Seharusnya semua orang sudah tahu dan sadar, bahwa “tidak ada keberhasilan tanpa disiplin!”  Pengetahuan ini sudah disebarkan dan diajarkan sejak masih TK sampai perguruan tinggi. Setiap pejabat pun selalu mengatakan kedisiplinan kepada para pegawainya. Guru menyampaikan pesan serupa terhadap anak didiknya. Ustaz dan pemuka agama lain pun tak lupa mengutarakan petuah ini kepada para jemaahnya. Disiplin aturan, disiplin waktu.

 

Lalu kenapa disiplin seperti tong kosong yang nyaring bunyinya? Dia ada tapi hanya sebatas teori yang tidak pernah dipraktikkan. Lihatlah di jalanan, pengendara yang notabene berpendidikan lumayan dan bahkan tinggi, baru disiplin kalau ada polisi. Mereka berubah menjadi liar, jika polisi tidak ada. Tengok pula di sekolahan, para murid hanya taat aturan jika di hadapannya berdiri seorang guru. Kondisinya berubah drastis, begitu guru beranjak dari tempatnya. Perhatikan pula para pegawai khususnya ASN, yang mau disiplin demi diperhatikan atasan, tapi tak ada lagi aturan saat atasan tidak di tempatnya. Yang masih bisa diandalkan kedisiplinannya mungkin hanya para tentara dan polisi, meski kadang pada saat tertentu mereka juga tak disiplin.

 

Apa sebenarnya yang terjadi pada bangsa ini?

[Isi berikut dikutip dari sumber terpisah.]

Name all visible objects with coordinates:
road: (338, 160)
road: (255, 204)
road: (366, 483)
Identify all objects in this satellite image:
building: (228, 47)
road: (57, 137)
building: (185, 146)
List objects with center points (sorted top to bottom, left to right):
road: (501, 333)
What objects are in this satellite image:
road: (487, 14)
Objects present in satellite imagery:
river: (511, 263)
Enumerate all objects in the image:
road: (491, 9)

Disiplin merupakan salah satu sikap positif yang harus ada sebagai salah satu syarat keberhasilan. Tanpa attitude yang satu ini, mustahil sebuah keberhasilan diraih. Disiplin yang dimaksud lebih bertitiktolak pada disiplin pribadi, bukan disiplin kelompok atau kerumunan. Disiplin pribadi mengharuskan setiap orang mampu mengendalikan dirinya sendiri tanpa tekanan dari pihak luar.

 

Seorang penyanyi seperti Anggun C. Sasmi tidak mungkin menggapai kesuksesan, jika tidak disiplin berlatih seriap hari beberapa jam. Atlet hebat sekelas Christiano Ronaldo, mustahil menjadi juara jika tidak menguras tenaga untuk berlatih secara rutin. Demikian pula seorang penulis, tak perlu bermimpi menghasilkan buku jika tidak terus menerus disiplin menulis setiap saat. Begitu pula seorang pelukis, dia harus disiplin menggoreskan kuasnya.

 

Pada masa pagebluk Corona, tingkat kedisiplinan ini menjadi semakin terlihat. Gerakan yang gencar dikampanyekan yaitu cuci tangan, jaga jarak, dan pakai masker, yang segelintir orang yang melakukannya. Sebagian besar lainnya cuek bebek. Buat sebagian besar orang itu, cuci tangan, jaga jarak, dan pakai masker merepotkan. “Kalau sudah kena mah kena saja. Kalau sudah waktunya meninggal mah meninggal saja...” suatu keyakinan hebat yang menjerumuskan. Wajar jika jumlah pasien Corona di Indonesia melampaui jumlah pasien Corona di negara asalnya Tiongkok. Tingkat kedisiplinan bangsa ini sangat rendah.

 

Lihat pula di jalan raya. Setiap hari kita menyaksikan kecelakaan lalu lintas yang terjadi akibat tidak disiplinnya pengendara, terutama roda dua. Data dari kepolisian menyebutkan jumlah korban tewas akibat kecelakaan lalu lintas setiap tahun di Indonesia, melebihi jumlah korban perang Iran – Irak, atau perang Vietnam. Betapa rendahnya disiplin bangsa ini.  

 

Jika kondisi sekarang adalah sebagian besar manusia Indonesia tidak memiliki disiplin pribadi, sudah pasti hasilnya adalah kegagalan. Semakin besar jumlah manusia gagal, maka secara berkelompok pun akan gagal. Tanpa disiplin pribadi, tidak ada disiplin kelompok. Tanpa disiplin kelompok maka tidak ada disiplin sebagai sebuah bangsa. Jangan heran jika bangsa Indonesia lebih banyak mengalami kegagalan karena tingkat kedisiplinan yang rendah. Disiplin aturan, disiplin waktu.